Explained | How UPI transactions will be charged from today

Representational photo.
Representational photo: Shutterstock

Digital payments that were limited to debit and credit cards have grown by leaps and bounds in the past decade. It's the generation of Gpay, Paytm and QR codes now.

The National Payments Corporation of India's (NPCI) latest circular has left a lot of consumers worried about how their transactions will be charged.

The circular stated that all UPI transactions made via prepaid instruments will attract an interchange fee of 1.1% for merchant payments above Rs 2,000 from April 1.

Onmanorama attempts to decode this announcement for you by explaining some of the technical terms here.

1. Unified Payments Interface (UPI)

UPI is an instant real-time payment system developed by the NPCI. It facilitates three types of transactions: P2P (Peer to Peer), P2M (Person to Merchant) and P2PM (for small merchants and unorganized retail sector).

A UPI number, which is a bank-verified phone number identifier of your UPI ID, allows you to receive money from users regardless of the app used.

2. Prepaid instruments

Facilities that allow fund transfers or payments against the value already stored in them are called prepaid instruments. Some examples include digital wallets, credit cards, vouchers, etc.

3. Interchange fee

The interchange fee is the charge that merchants pay to issuers of these services for every transaction.

4. Merchant payments

'Merchant services' is an umbrella term used to describe the services provided by banks that let businesses accept and process electronic payments.

Thus, the NPCI announcement simply implies that all your UPI transactions will be charged a percentage of the transaction amount if:

  1. Your amount is above Rs 2,000
  2. The transaction is a Person to the merchant (P2M) transaction
  3. It is from a prepaid instrument like your Paytm or PhonePe wallet, Amazon Pay

The charge will kick in when a customer having a wallet of one particular company makes a payment to a merchant, who has a wallet of another company. This levy was being introduced to help cover for the cost of interchange or interoperable between two wallets.

Varying charges

The charges applied would vary from 0.5% to 1.1% depending on the type of transaction. The interchange fee is 0.5% for fuel, education, agriculture and utility payments whereas it's 1.1% for convenience stores and retail outlets.

Who pays?

The decision of who the onus falls on depends on the merchants. If the merchants decide to pass on the higher cost to customers, the latter will bear the burden.

Paytm has already issued a clarification on the NPCI circular. It said that no Paytm customer will have to will pay any charges on making payments from UPI either from a bank account or PPI/Paytm Wallet

Now, NPCI is also charging prepaid payment instrument issuers 15 basis points for recharging a wallet with over Rs 2000. The customers would feel the pinch of this additional cost only if the wallet issuers decide to pass on the service fee.

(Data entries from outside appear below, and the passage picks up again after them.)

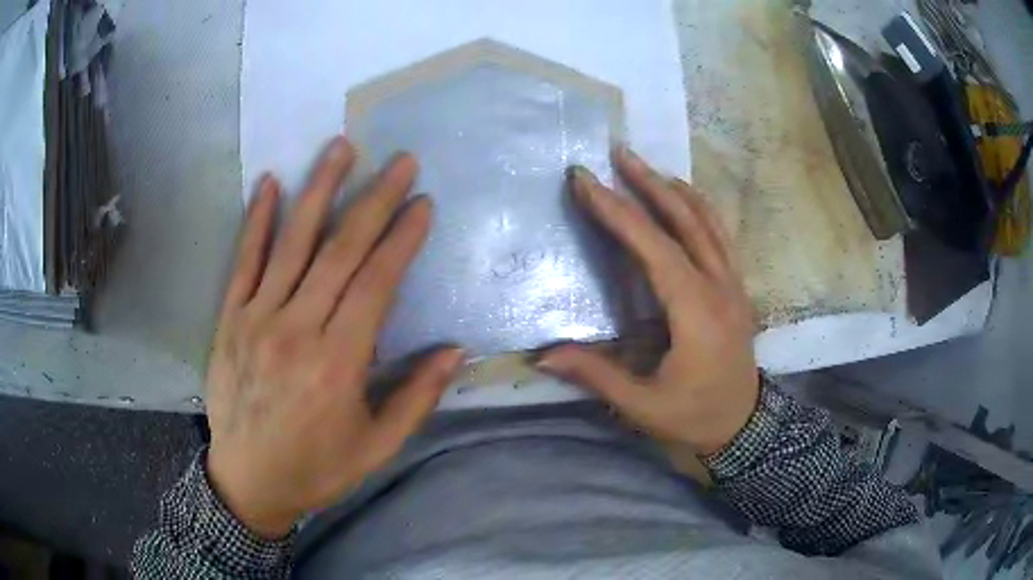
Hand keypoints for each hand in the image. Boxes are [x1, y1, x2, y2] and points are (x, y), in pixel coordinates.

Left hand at [205, 137, 462, 537]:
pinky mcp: (229, 319)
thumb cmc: (316, 468)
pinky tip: (269, 182)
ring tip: (341, 148)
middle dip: (374, 200)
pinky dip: (256, 220)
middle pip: (340, 251)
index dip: (402, 239)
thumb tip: (455, 352)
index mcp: (338, 364)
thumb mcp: (376, 447)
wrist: (247, 482)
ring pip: (292, 243)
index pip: (376, 283)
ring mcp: (256, 319)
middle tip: (399, 162)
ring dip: (319, 190)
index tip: (423, 204)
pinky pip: (243, 261)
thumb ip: (416, 399)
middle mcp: (297, 329)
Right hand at [538, 147, 758, 456]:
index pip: (653, 248)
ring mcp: (734, 285)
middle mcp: (720, 287)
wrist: (745, 428)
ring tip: (647, 168)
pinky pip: (720, 236)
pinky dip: (700, 209)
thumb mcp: (643, 406)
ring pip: (709, 222)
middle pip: (685, 221)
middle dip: (648, 184)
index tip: (586, 181)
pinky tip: (683, 200)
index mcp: (696, 313)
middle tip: (619, 153)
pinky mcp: (738, 289)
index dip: (617, 212)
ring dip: (676, 190)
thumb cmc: (694, 418)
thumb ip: (596, 374)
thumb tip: (542, 355)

Overall volume of transactions to be affected?

The move is likely to affect high-value transactions. According to NPCI, the share of the individual to merchants transactions above Rs 2,000 is only about 5 per cent of the total transactions in February.

Currently, the most preferred method of UPI transactions is linking the bank account in any UPI-enabled app for making payments. This contributes over 99.9 per cent of total UPI transactions. These bank account-to-account transactions continue to remain free for customers and merchants.

Medium-category shopkeepers, who fall under the P2M category, also stand to be affected in transactions above Rs 2000.

Revenue generation model

Speculations are rife that more banks will volunteer UPI service if a revenue generation model like this is put in place. It is also likely to give more incentives to the payment service providers like Paytm and PhonePe which are struggling to maintain profitability.